Tard dans la vie de Pierre Reverdy (1889-1960)

 

  • Je le revois rue Cortot dans ce temps de misère et de violence, un hiver qu'il régnait chez lui un froid terrible, sa femme malade, et dans le logement au-dessus ce diable d'Utrillo qui faisait du boucan, c'était à tuer. Il y avait dans les yeux noirs de Reverdy un feu de colère comme je n'en avais jamais vu nulle part, peut-être les sarments brûlés au milieu des vignes à la nuit.
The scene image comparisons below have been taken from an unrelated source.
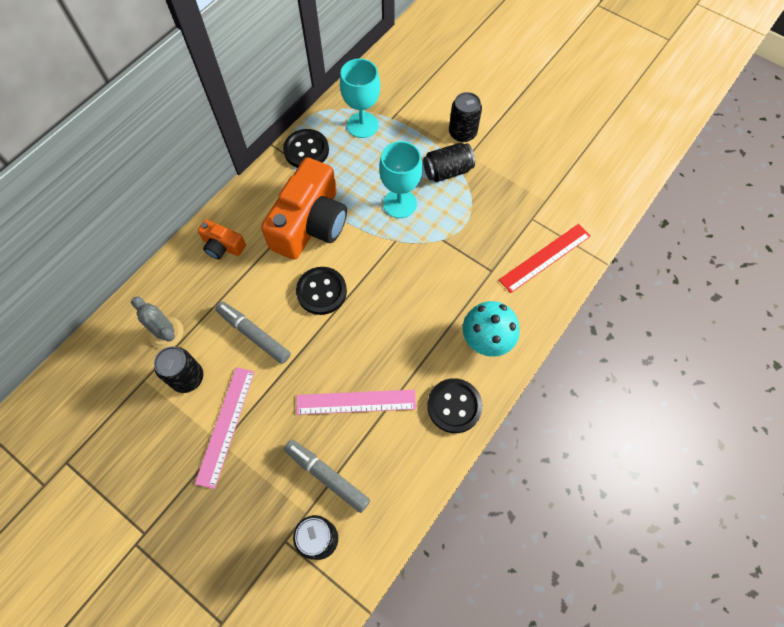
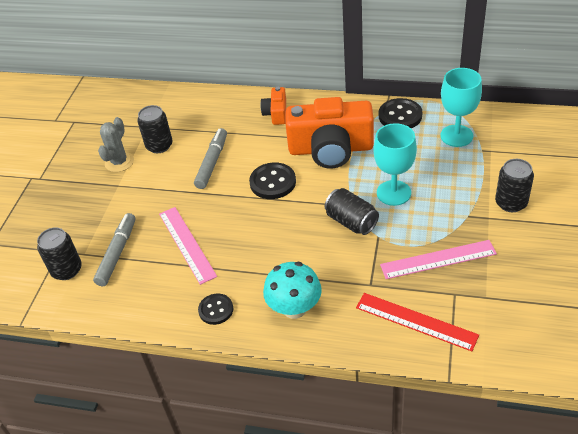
camera: 70 degrees right, 20 degrees down
grey cactus [131,296,183,349] -> grey cactus moved to [98,117,134,172]
pink ruler [195,367,255,489] -> pink ruler moved to [380,240,497,279]
black can [423,143,475,182] -> black can moved to [325,188,379,235]
black button [427,378,483,433] -> black button [198,293,233,325], size x0.65

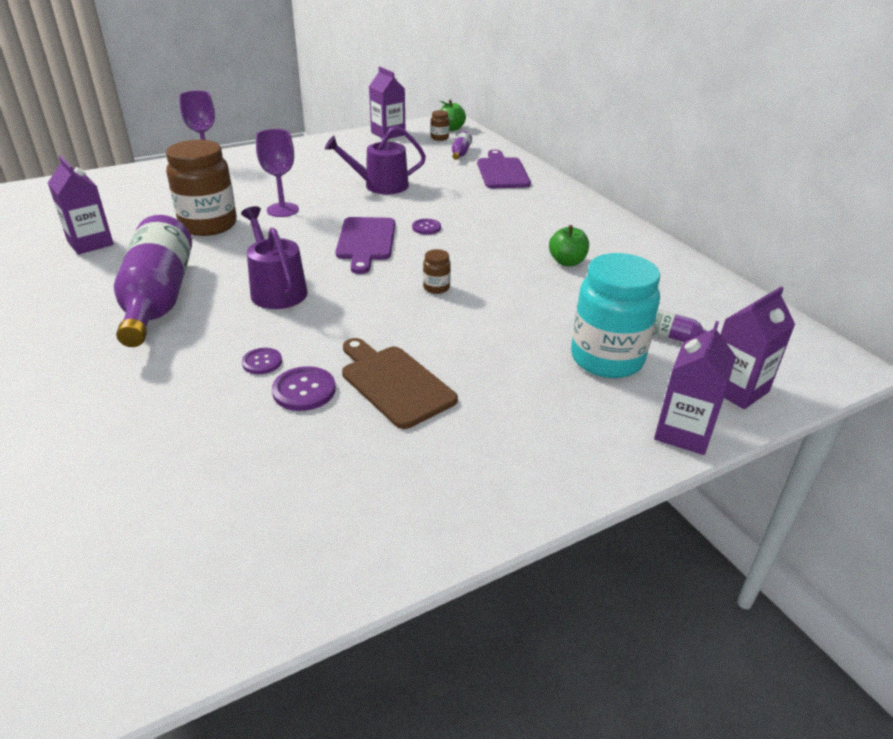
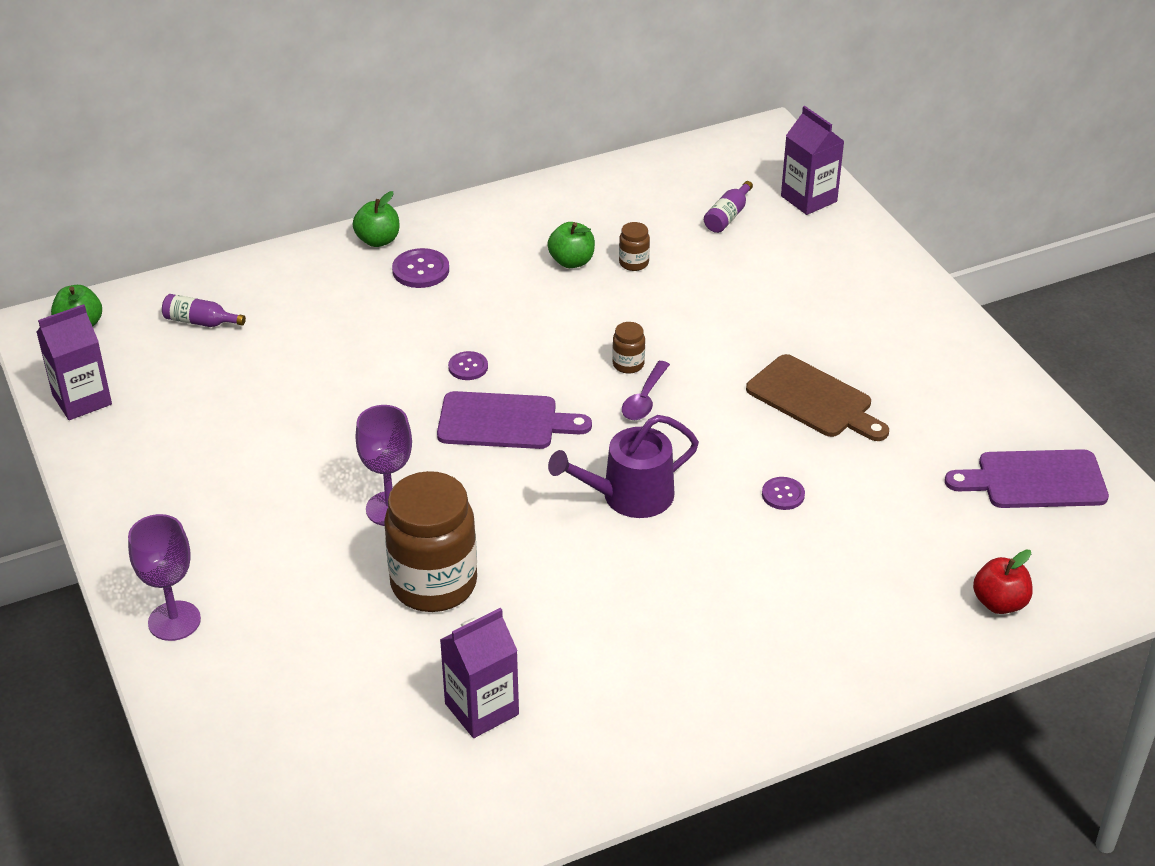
camera: 85 degrees left, 5 degrees up
purple bottle [114,215,192,347] -> none
purple button [272,366,335,411] -> purple button moved to [392,248,449,288]
purple watering can [325,126,426,194] -> none
brown cutting board [342,338,458,429] -> brown cutting board turned 105 degrees counterclockwise [746,354,889,441]
brown jar [431,110,449,141] -> brown jar moved to [619,222,650,271]
purple cutting board [477,150,531,188] -> purple cutting board moved to [945,449,1109,508]
turquoise jar [571,253,660,378] -> none
purple carton [654,321,736,455] -> none
none -> green apple [353,191,399,247]
none -> purple spoon [622,361,670,420]
none -> red apple [973,549,1033,614]

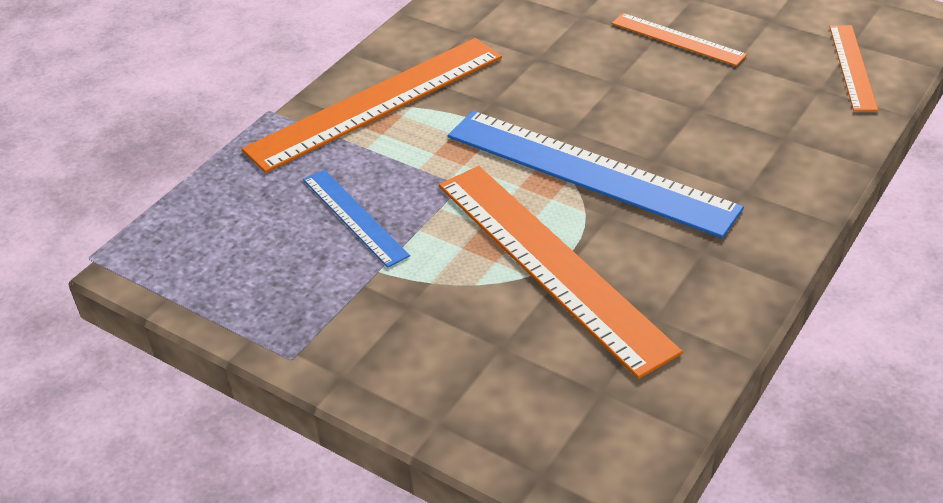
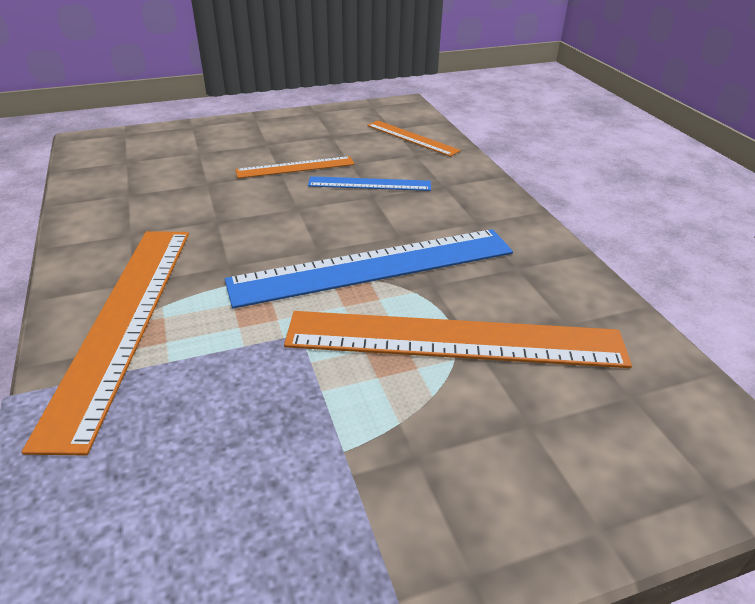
camera: 55 degrees left, 5 degrees down
blue ruler [303,169,410,268] -> blue ruler moved to [308,176,431,191]

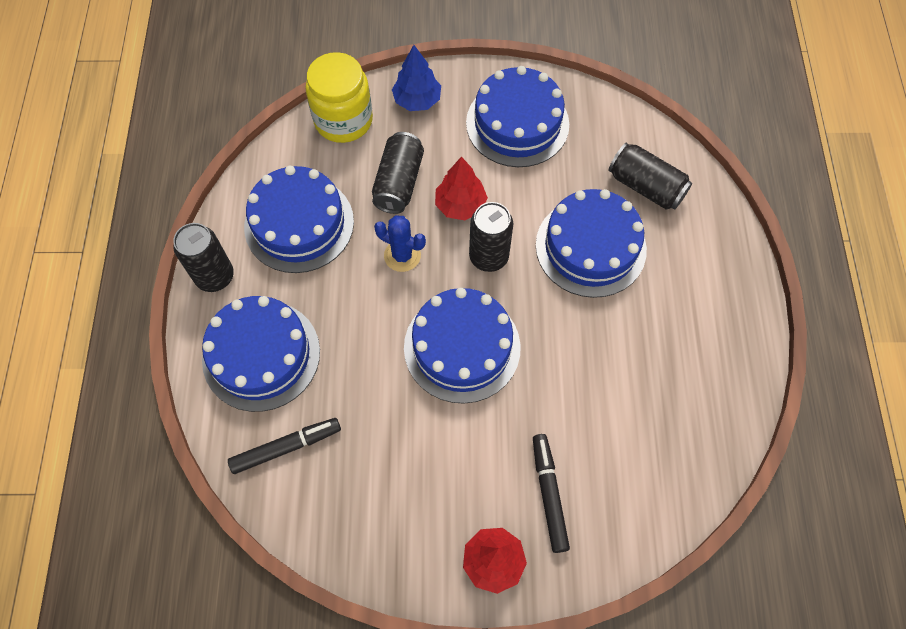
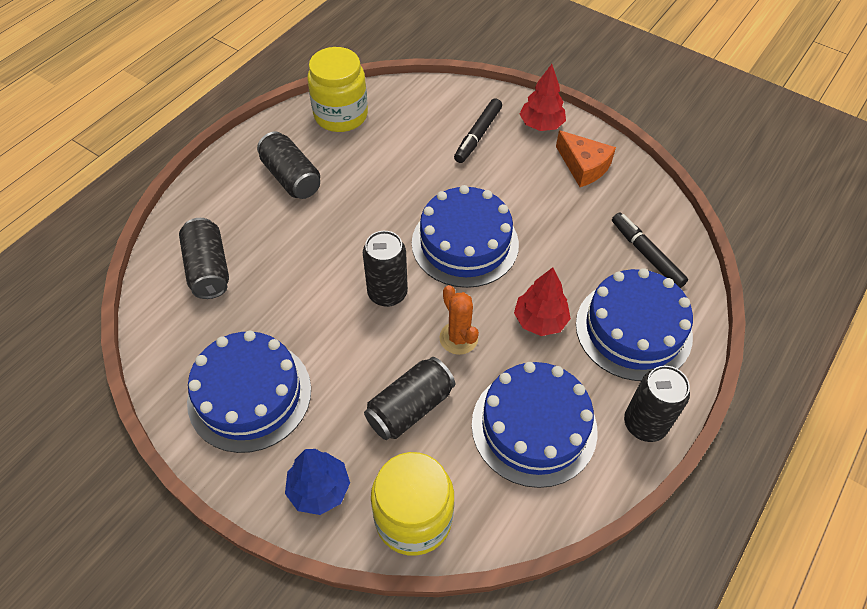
camera: 145 degrees left, 10 degrees down
black marker [228,418,341,474] -> black marker turned 45 degrees clockwise [612,213,688,288]
blue cactus [374,215,426,272] -> orange cactus [439,285,479,355]
red tree [435,157,488,220] -> red tree moved to [514,267,571,336]
blue cake [536,189,647,298] -> none
none -> black can [257,131,320,199]
none -> yellow jar [307,47,368,132]
none -> orange cheese [556,130,616,187]

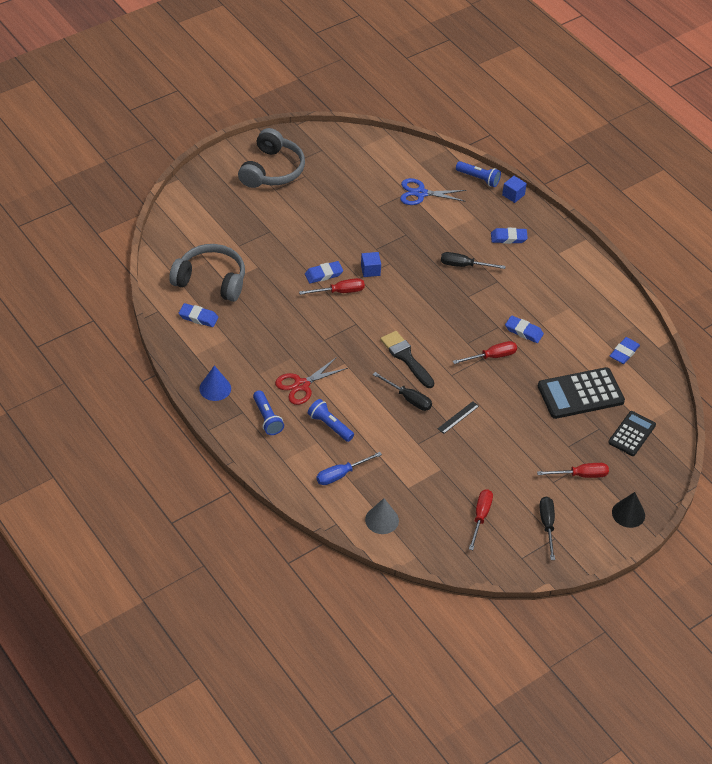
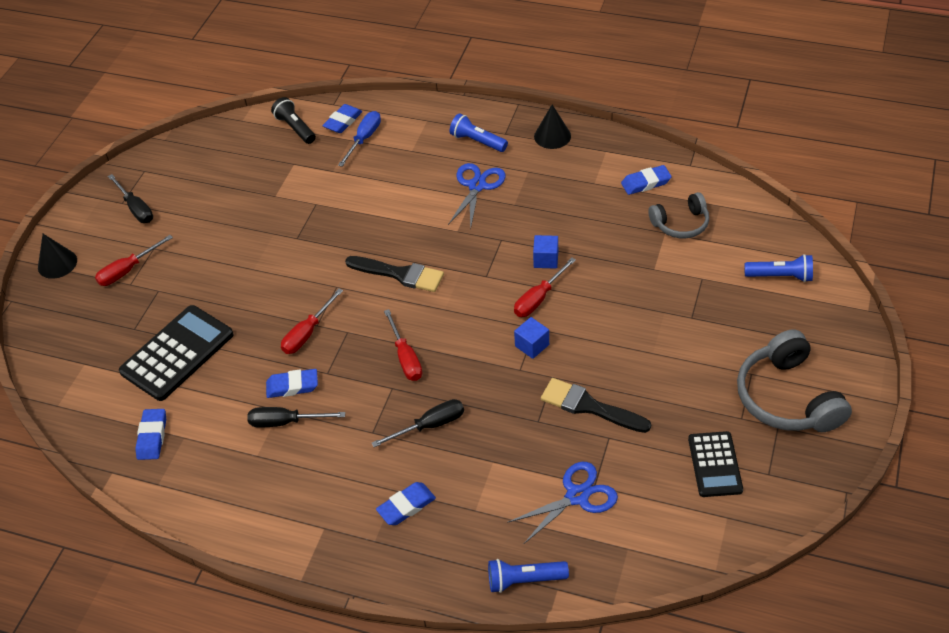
camera: 150 degrees right, 0 degrees up
grey headphones [169,244,245,302] -> grey headphones [648,192,709,238], size x0.60
blue cone [199,365,231,401] -> black cone [534,105,571,149]
red scissors [275,357,348,405] -> blue scissors [448,163,506,229]
blue eraser [305,261,343,284] -> blue eraser moved to [322,104,363,133]
blue flashlight [308,399,354,442] -> blue flashlight moved to [745,254,813,282]
grey cone [365,498,399,534] -> black flashlight [271,97,316,144]
black screwdriver [373,372,432,411] -> black screwdriver moved to [247,407,345,427]
black ruler [438,401,479,434] -> none
red screwdriver [469,489,493,550] -> red screwdriver moved to [384,309,422,381]
blue cube [502,176,527,203] -> blue cube moved to [533,235,558,269]
black calculator [608,411,656,456] -> black calculator moved to [688,431,743,497]
none -> black brush [541,378,651,433]

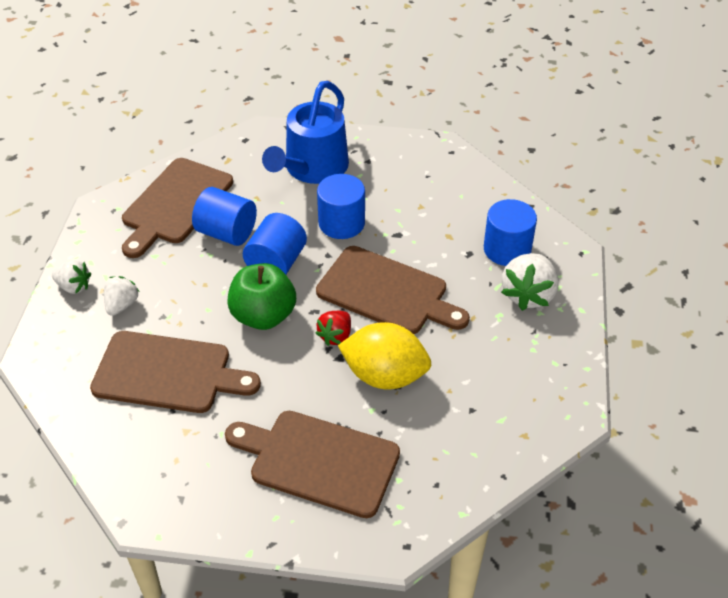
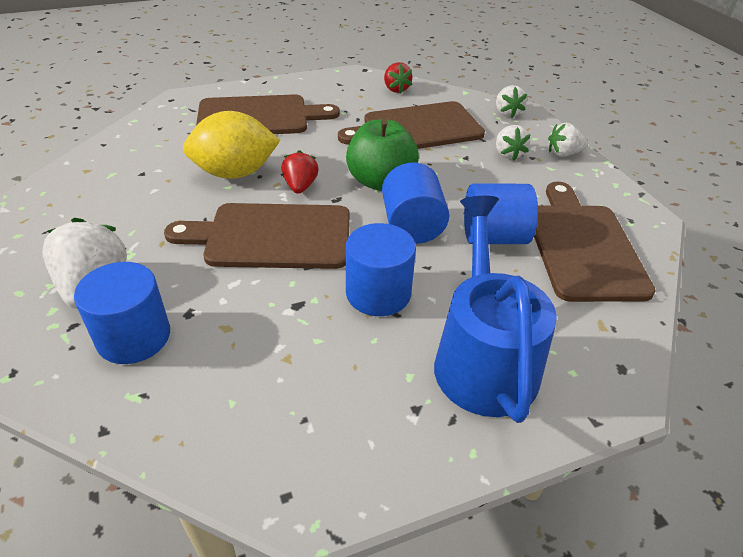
camera: 150 degrees right, 5 degrees down
none -> red strawberry [384,62,413,93]
none -> white strawberry [496,85,527,118]

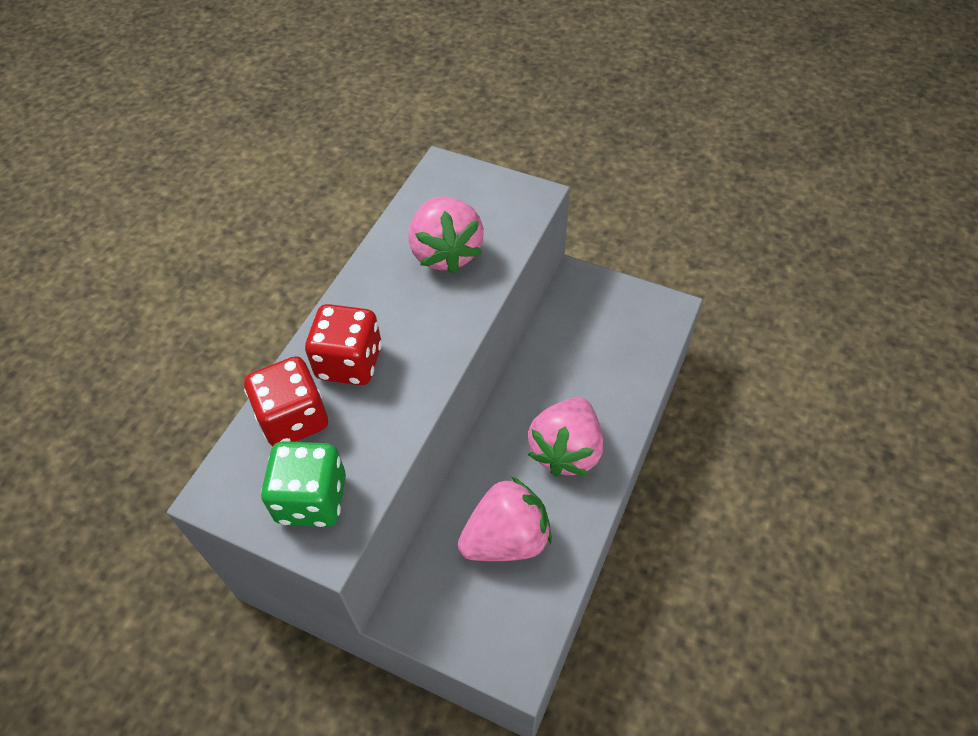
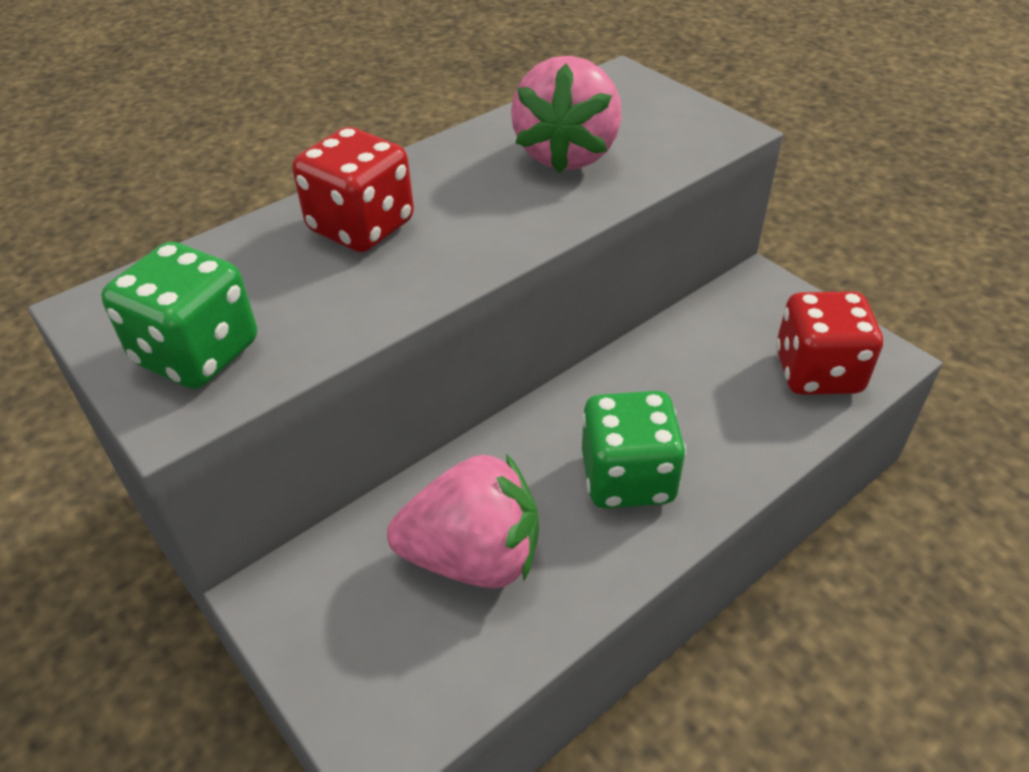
camera: 25 degrees right, 10 degrees down
red dice [244,356,328,446] -> red dice moved to [776,291,883,395]
pink strawberry [528,397,603,477] -> green dice [582,391,686,509]

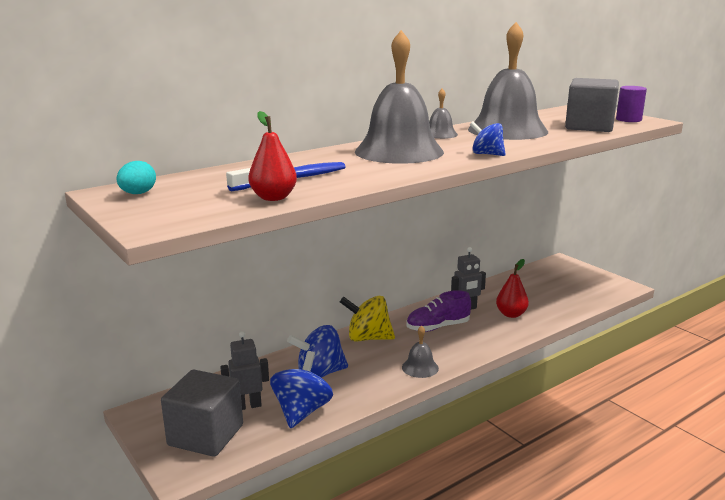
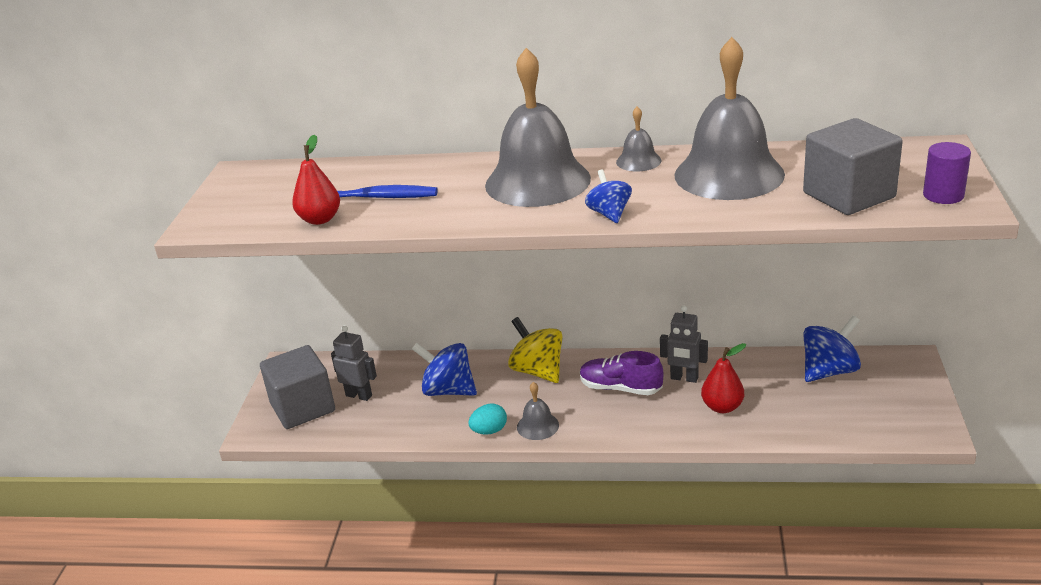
camera: 45 degrees right, 10 degrees up
turquoise egg [117,161,156,194] -> turquoise egg moved to [468,403,507,435]
blue spinning top [270,351,333,428] -> blue spinning top moved to [803,316,861,382]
Je me rappelle ce jour où il lui avait fallu vendre à un de ces hommes riches qui aiment tant l'art un petit Braque qui n'était pas seulement pour lui un tableau, et comme à la dernière minute de se dépouiller, il avait farouchement saisi la toile et l'avait baisée de ses lèvres, à la stupéfaction de l'amateur éclairé.
    Louis Aragon


     

     

     

                                            

 

 

Si tu vas sur la terre où rien n'est dépoli
Le sucre de tes lèvres sur les pierres solaires
Les tiges dégarnies des pensées millénaires
Et le cour agrandi

Au premier tournant du paysage sous le ciel
Le ciel vert
Le ciel dur
Le ciel qui pèse ou qui fuit

Mais ce matin je me jette sur l'horizon qui tourne
Sur les trous de clarté de la terre qui roule
Et sur les pas pressés de cette mer qui coule
Avec toute ma vie cruelle et oppressée

Ce matin tout est lavé par les éponges de la nuit
Les yeux neufs regardent les meubles de la terre
Les arbres bien taillés dans leurs socles de pierres
Et les nuages blancs dans leur cage de verre

Ma douleur enfouie
Car les sentiments sont trop grands pour ce corps trop
Étroit
La chair est étirée par l'esprit qui s'évade
Et les cris étouffés dans la rumeur des caves
Où ma lumière arrive à peine et meurt de froid

Il suffit d'un mouvement imperceptible de tes lèvres
D'un changement dans la clarté de ton regard
D'un muscle sous la peau qui danse
Ou encore d'un geste de tendresse qui arrive en retard
Tout est changé
Les règles de la vie deviennent noires
Le jeu à mal tourné
Et je travail dans l'espoir
Qu'aucune récompense ne me sera donnée.